Con el Pacto de Chicoral la coalición Estado-élites agrarias se afianzó por más de medio siglo, en detrimento de los campesinos y pueblos étnicos. Al mismo tiempo se produjo la división de la ANUC en dos bandos: la Línea Sincelejo, más combativa y decidida a seguir recuperando tierras; y la Línea Armenia, más moderada, que apostaba por una reforma gradual.

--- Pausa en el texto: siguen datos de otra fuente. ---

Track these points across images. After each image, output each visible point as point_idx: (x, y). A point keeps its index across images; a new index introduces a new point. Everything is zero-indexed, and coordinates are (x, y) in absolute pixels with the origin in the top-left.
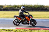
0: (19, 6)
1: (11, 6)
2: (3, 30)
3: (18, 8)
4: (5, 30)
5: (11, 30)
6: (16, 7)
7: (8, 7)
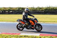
0: (43, 8)
1: (33, 8)
2: (25, 36)
3: (42, 10)
4: (27, 36)
5: (35, 37)
6: (40, 10)
7: (30, 10)
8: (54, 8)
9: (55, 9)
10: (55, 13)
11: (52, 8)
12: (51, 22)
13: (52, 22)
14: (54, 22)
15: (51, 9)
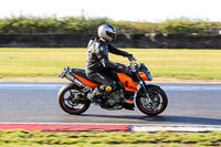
8: (40, 20)
9: (42, 27)
10: (42, 41)
11: (32, 23)
12: (25, 76)
13: (32, 75)
14: (40, 75)
15: (29, 25)
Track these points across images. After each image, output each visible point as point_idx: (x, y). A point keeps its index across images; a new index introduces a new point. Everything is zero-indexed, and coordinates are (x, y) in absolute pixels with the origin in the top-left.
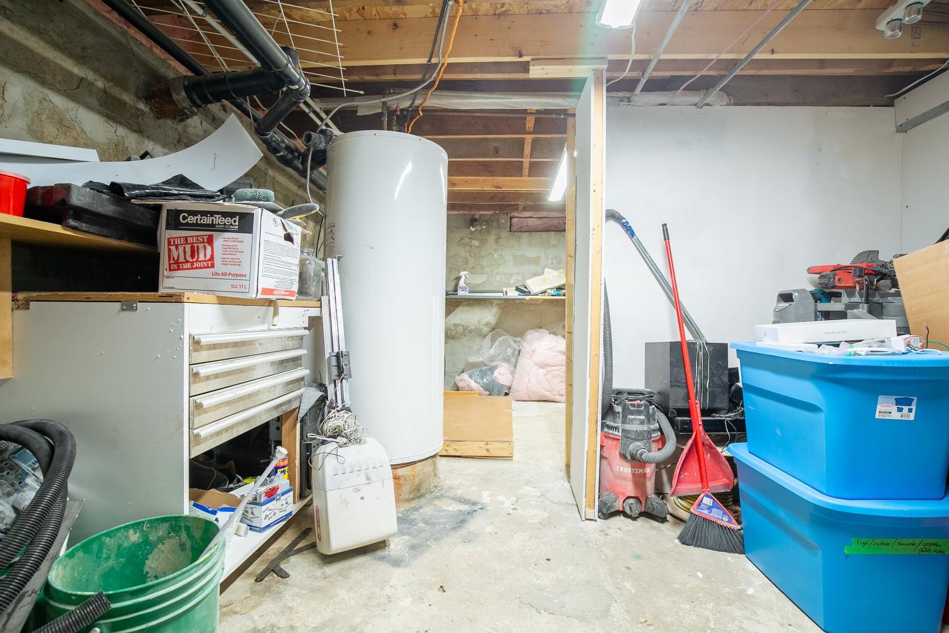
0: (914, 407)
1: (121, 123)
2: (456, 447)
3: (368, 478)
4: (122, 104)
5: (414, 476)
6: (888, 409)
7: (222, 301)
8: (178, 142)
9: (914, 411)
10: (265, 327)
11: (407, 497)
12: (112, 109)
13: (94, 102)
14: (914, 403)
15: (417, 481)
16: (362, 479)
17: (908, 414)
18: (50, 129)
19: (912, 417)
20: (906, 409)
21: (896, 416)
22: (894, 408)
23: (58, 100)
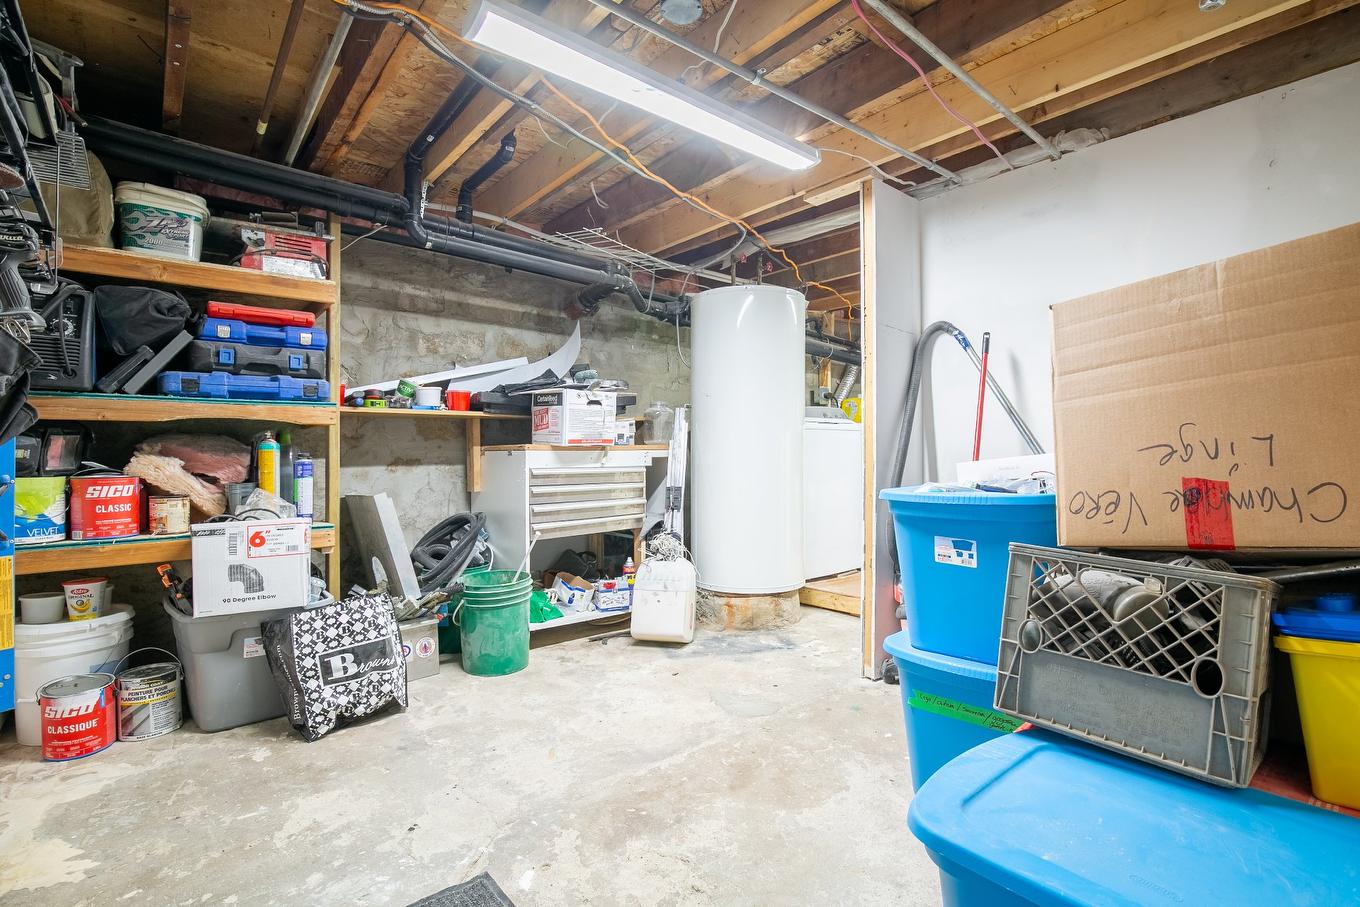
0: (974, 551)
1: (549, 332)
2: (844, 602)
3: (665, 587)
4: (550, 319)
5: (746, 607)
6: (946, 552)
7: (555, 448)
8: (593, 330)
9: (975, 556)
10: (599, 465)
11: (739, 625)
12: (543, 324)
13: (532, 324)
14: (974, 547)
15: (749, 614)
16: (661, 587)
17: (969, 560)
18: (508, 350)
19: (974, 564)
20: (966, 553)
21: (956, 561)
22: (953, 552)
23: (511, 332)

El golpe de gracia vino desde la izquierda. La ANUC quedó atrapada en una lucha interna entre quienes defendían la vía armada y quienes la rechazaban. Este conflicto hizo implosión en 1977 en el Congreso de Tomalá, en Sucre, y desató una represión brutal contra la dirigencia campesina que fue víctima de un montaje judicial por el asesinato de Gloria Lara Echeverry. Era la estocada final a la legitimidad de un movimiento de gran envergadura. En adelante se estigmatizó la lucha por la tierra como subversiva y a sus líderes como enemigos del establecimiento.

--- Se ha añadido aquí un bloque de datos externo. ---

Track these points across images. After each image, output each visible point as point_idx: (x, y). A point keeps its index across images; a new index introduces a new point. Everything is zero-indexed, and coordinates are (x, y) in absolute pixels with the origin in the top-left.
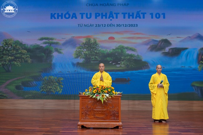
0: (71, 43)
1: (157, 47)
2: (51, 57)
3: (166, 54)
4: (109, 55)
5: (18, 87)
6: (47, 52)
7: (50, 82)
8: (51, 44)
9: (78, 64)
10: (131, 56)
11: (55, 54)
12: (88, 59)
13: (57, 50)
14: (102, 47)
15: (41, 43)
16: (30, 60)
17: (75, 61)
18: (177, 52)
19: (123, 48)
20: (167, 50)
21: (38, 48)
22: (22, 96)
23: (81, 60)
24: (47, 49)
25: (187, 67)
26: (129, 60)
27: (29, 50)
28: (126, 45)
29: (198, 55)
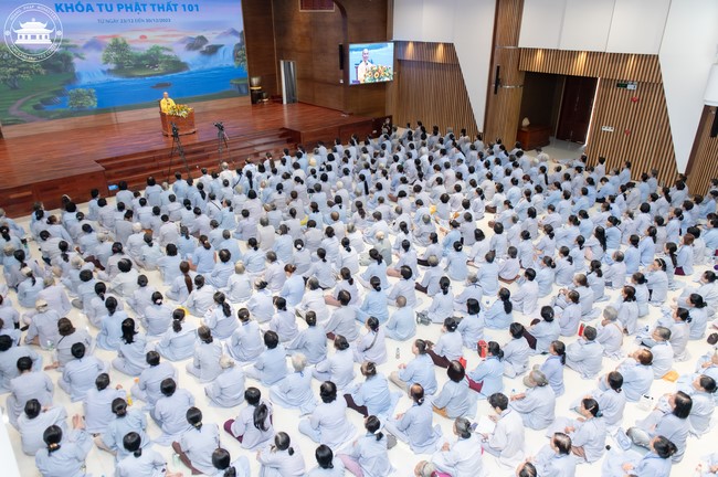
0: (94, 45)
1: (196, 44)
2: (72, 64)
3: (204, 53)
4: (143, 58)
5: (36, 107)
6: (66, 59)
7: (79, 96)
8: (67, 47)
9: (109, 71)
10: (169, 57)
11: (76, 61)
12: (120, 65)
13: (77, 56)
14: (134, 49)
16: (43, 72)
17: (106, 67)
18: (214, 50)
19: (157, 48)
20: (204, 48)
21: (56, 56)
22: (46, 117)
23: (112, 66)
24: (64, 55)
25: (225, 65)
26: (167, 62)
28: (161, 45)
29: (234, 52)
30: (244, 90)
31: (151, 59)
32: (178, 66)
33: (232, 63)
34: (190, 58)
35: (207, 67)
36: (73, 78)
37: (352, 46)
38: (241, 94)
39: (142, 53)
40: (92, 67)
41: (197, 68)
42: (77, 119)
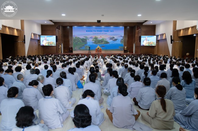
0: (91, 38)
1: (111, 39)
3: (113, 40)
4: (100, 41)
5: (79, 48)
6: (86, 40)
7: (87, 47)
8: (86, 38)
11: (87, 40)
12: (95, 42)
13: (88, 39)
15: (84, 38)
16: (82, 42)
17: (92, 42)
18: (116, 40)
19: (103, 39)
20: (114, 39)
21: (84, 39)
22: (80, 50)
23: (94, 42)
26: (105, 42)
27: (81, 39)
29: (121, 40)
30: (122, 49)
31: (102, 41)
32: (107, 43)
33: (120, 43)
34: (110, 41)
35: (114, 43)
36: (86, 43)
37: (142, 36)
38: (121, 50)
39: (100, 40)
40: (90, 42)
41: (111, 43)
42: (85, 51)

Pasaron más de dos décadas antes de que el tema de la tierra volviera al centro del debate. En 1994 una nueva reforma quedó sepultada bajo la avalancha neoliberal, que instaló la falacia de que el campesinado era improductivo; no pudo frenar la vorágine de la coca; y un conflicto armado feroz se convirtió en el escenario de retroceso de lo poco que se había avanzado. Superar esta historia de frustraciones no es tarea fácil.

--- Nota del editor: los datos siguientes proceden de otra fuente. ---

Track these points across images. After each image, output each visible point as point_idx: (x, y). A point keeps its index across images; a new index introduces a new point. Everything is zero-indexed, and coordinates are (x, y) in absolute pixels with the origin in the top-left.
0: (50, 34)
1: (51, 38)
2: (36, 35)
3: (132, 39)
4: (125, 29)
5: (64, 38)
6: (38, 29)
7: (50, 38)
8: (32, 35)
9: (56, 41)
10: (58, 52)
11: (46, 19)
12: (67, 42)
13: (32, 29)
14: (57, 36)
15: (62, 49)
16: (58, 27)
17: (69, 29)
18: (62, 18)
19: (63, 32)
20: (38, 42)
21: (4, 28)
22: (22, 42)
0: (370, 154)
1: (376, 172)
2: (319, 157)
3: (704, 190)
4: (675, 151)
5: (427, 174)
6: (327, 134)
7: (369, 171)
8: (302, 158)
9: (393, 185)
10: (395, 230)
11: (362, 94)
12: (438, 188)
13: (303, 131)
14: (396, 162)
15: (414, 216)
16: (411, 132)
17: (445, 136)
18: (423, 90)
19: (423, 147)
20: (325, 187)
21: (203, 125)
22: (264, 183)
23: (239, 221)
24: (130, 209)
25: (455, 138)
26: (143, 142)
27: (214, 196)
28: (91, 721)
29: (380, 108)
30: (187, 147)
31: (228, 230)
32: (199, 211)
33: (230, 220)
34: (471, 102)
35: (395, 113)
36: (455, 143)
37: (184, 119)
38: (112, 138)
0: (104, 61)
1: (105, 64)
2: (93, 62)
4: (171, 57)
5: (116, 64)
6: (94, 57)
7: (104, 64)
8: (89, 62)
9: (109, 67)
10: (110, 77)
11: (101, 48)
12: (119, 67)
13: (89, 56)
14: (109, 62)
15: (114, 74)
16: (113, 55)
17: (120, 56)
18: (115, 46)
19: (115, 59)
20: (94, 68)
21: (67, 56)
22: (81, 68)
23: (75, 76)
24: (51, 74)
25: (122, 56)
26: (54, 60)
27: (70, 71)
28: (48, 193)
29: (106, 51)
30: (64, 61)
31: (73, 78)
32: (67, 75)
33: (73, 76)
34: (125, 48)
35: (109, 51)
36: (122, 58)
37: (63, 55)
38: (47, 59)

Entre Carlos Lleras y Gustavo Petro ha transcurrido medio siglo y una guerra de por medio. Son dos países distintos, en contextos económicos y políticos diferentes. Sin embargo, ambos enfrentan desafíos similares: redistribuir la tierra en medio de sociedades agotadas por la violencia y chocar con la avaricia de élites rentistas. Ambos juegan su legado político con esta reforma difícil. Y ambos luchan contra el tiempo. No obstante, los desafíos de hoy son mayores, porque tienen que ver además con la ecología y la paz.
Petro aún tiene margen de maniobra, pero no mucho. Su promesa de justicia agraria y desarrollo territorial será el medidor por el que se le juzgará en el futuro. Un pacto entre el gobierno y las comunidades campesinas y étnicas es necesario y, si se quiere, un poco tardío.
Si lo que se desea es que la tierra ya no sea un motivo de guerra, sino de cambio social, debe contar con otros actores, que, aunque reacios, son determinantes: el sector privado, los grandes propietarios y esas élites emergentes que han lavado fortunas en tierras manchadas de violencia.
Sería una maravilla que, justamente la tierra, que ha sido motivo de disputa violenta, despojo y división, terminara siendo la primera piedra de un acuerdo nacional que le dé un empujón a una paz territorial tan esquiva como necesaria.